Passage shown:
---

4. Representations and
Warranties. Each Borrower hereby represents and warrants to
the Lender as follows:
(a) No Default has
occurred and is continuing.
(b) The execution,
delivery and performance by the Borrowers of this Amendment have been duly
authorized by all necessary corporate and other action and do not and will not
require any registration with, consent or approval of, or notice to or action
by, any Person (including any Governmental Authority) in order to be effective
and enforceable.
(c) The Amendment
Documents constitute the legal, valid and binding obligations of the Borrowers
party thereto, enforceable against each such Borrower in accordance with their
respective terms, without defense, counterclaim or offset.
(d) All
representations and warranties of the Borrowers contained in Article V of the
Credit Agreement are true and correct on and as of the Effective Date, except to
the extent that any such representation and warranty specifically relates to an
earlier date, in which case they are true and correct as of such earlier
date.
(e) Each Borrower
is entering into this Amendment on the basis of its own investigation and for
its own reasons, without reliance upon the Lender or any other
Person.

---

Task instructions:
- a) In the representations passage, which article of the Credit Agreement holds the Borrowers' representations and warranties that are said to be true and correct as of the Effective Date?
- b) Retype the part of the representations passage that begins at the words "(c) The Amendment" and stops after "counterclaim or offset.".
The items that come next are from a separate source.

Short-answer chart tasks

---

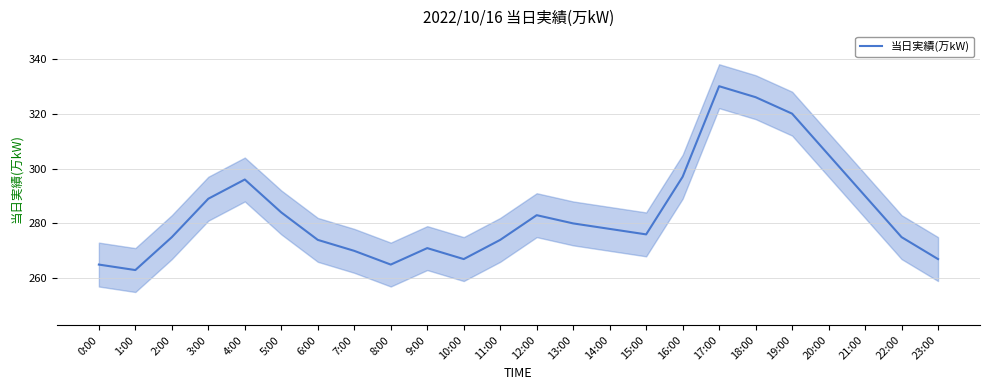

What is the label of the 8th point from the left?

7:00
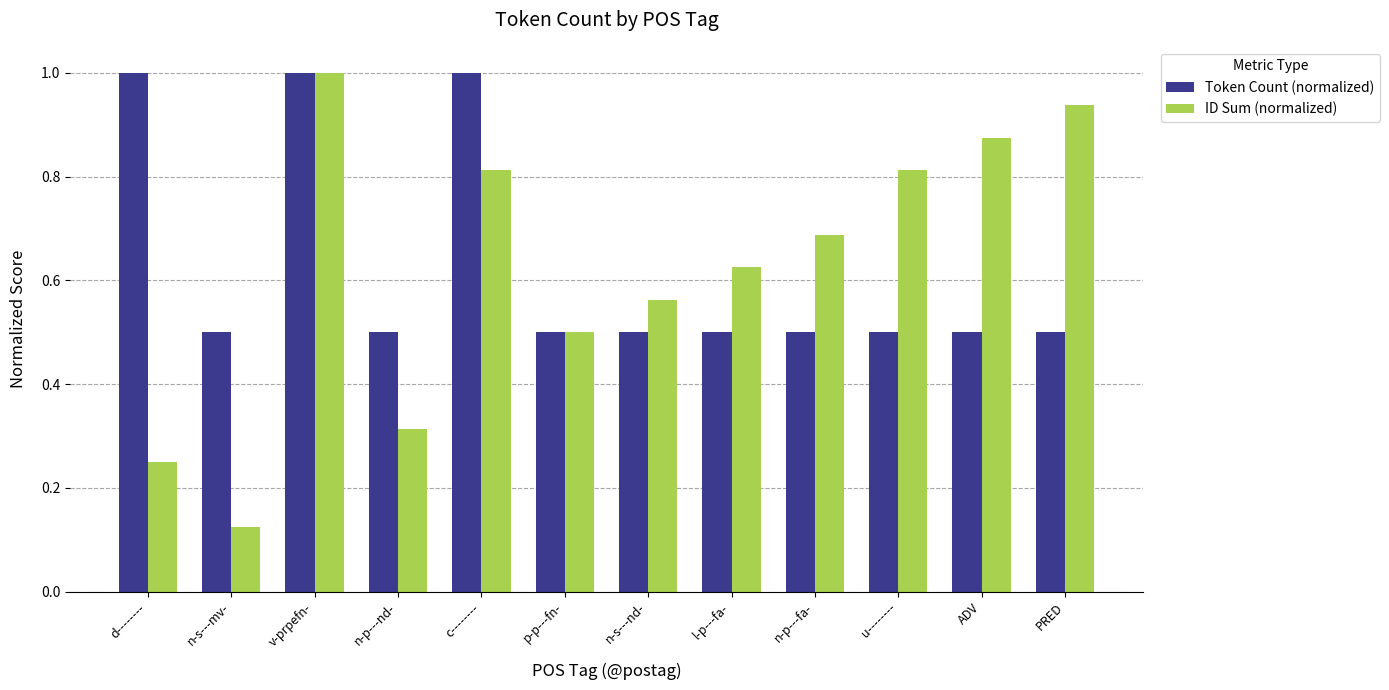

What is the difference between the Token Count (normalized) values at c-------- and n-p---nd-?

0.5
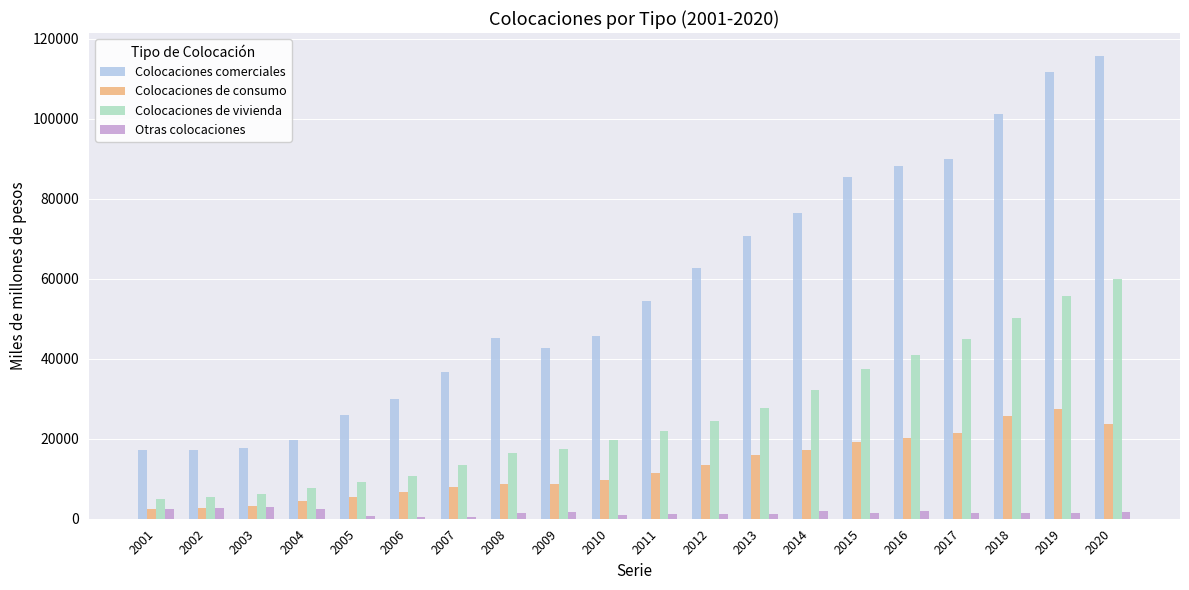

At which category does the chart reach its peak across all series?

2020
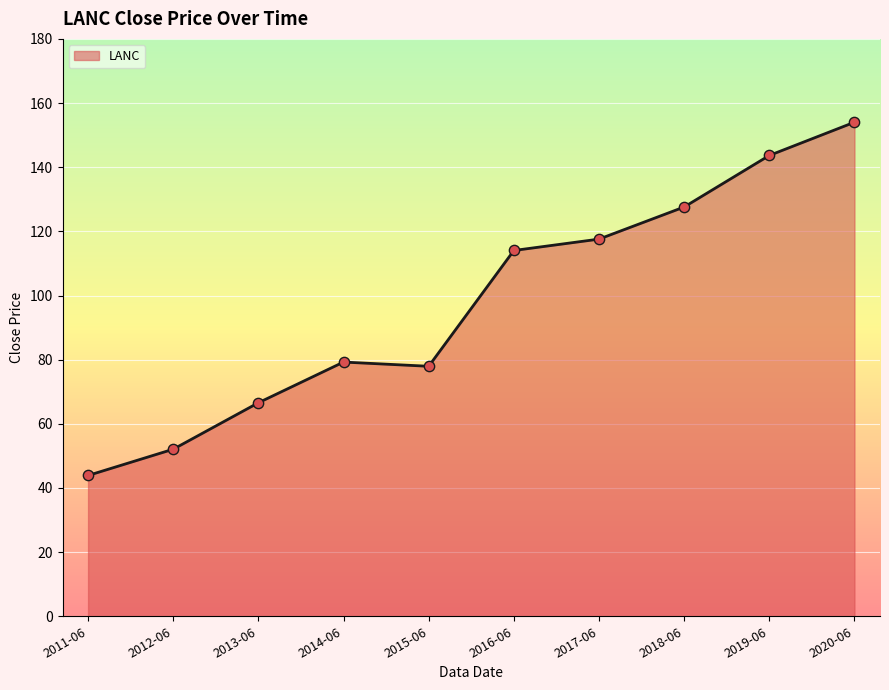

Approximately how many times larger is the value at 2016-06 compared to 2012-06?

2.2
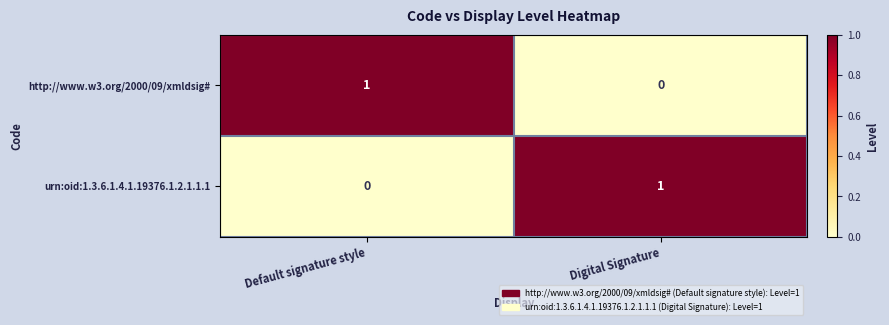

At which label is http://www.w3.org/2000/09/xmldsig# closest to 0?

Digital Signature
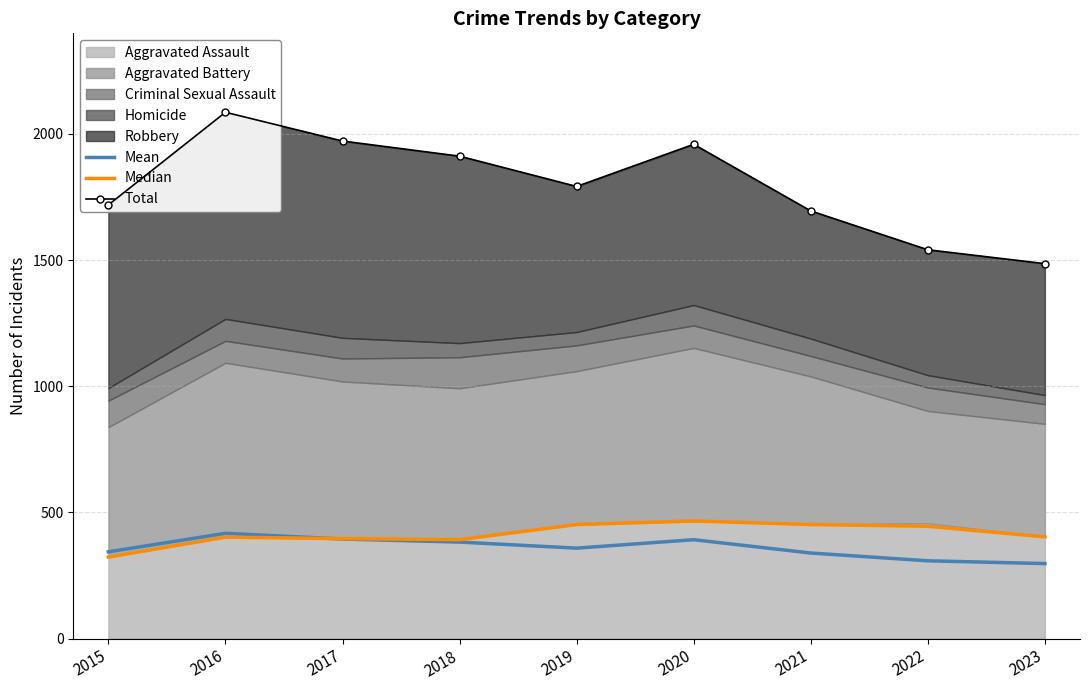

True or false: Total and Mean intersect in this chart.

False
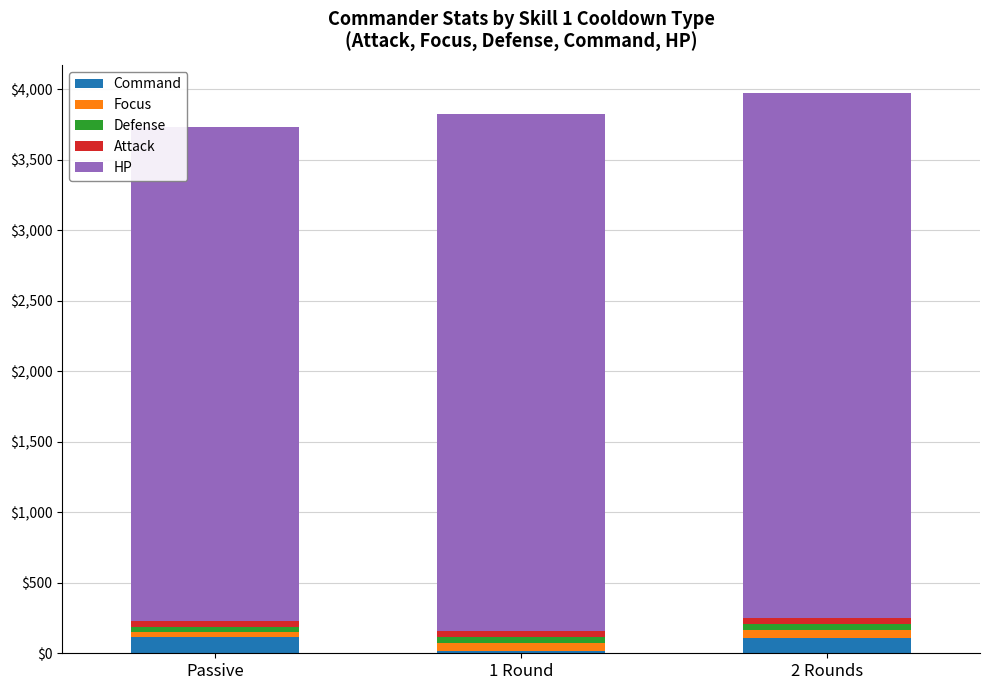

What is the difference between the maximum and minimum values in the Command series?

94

---

Task solutions:
- a) Article V

- b)
(c) The Amendment
Documents constitute the legal, valid and binding obligations of the Borrowers
party thereto, enforceable against each such Borrower in accordance with their
respective terms, without defense, counterclaim or offset.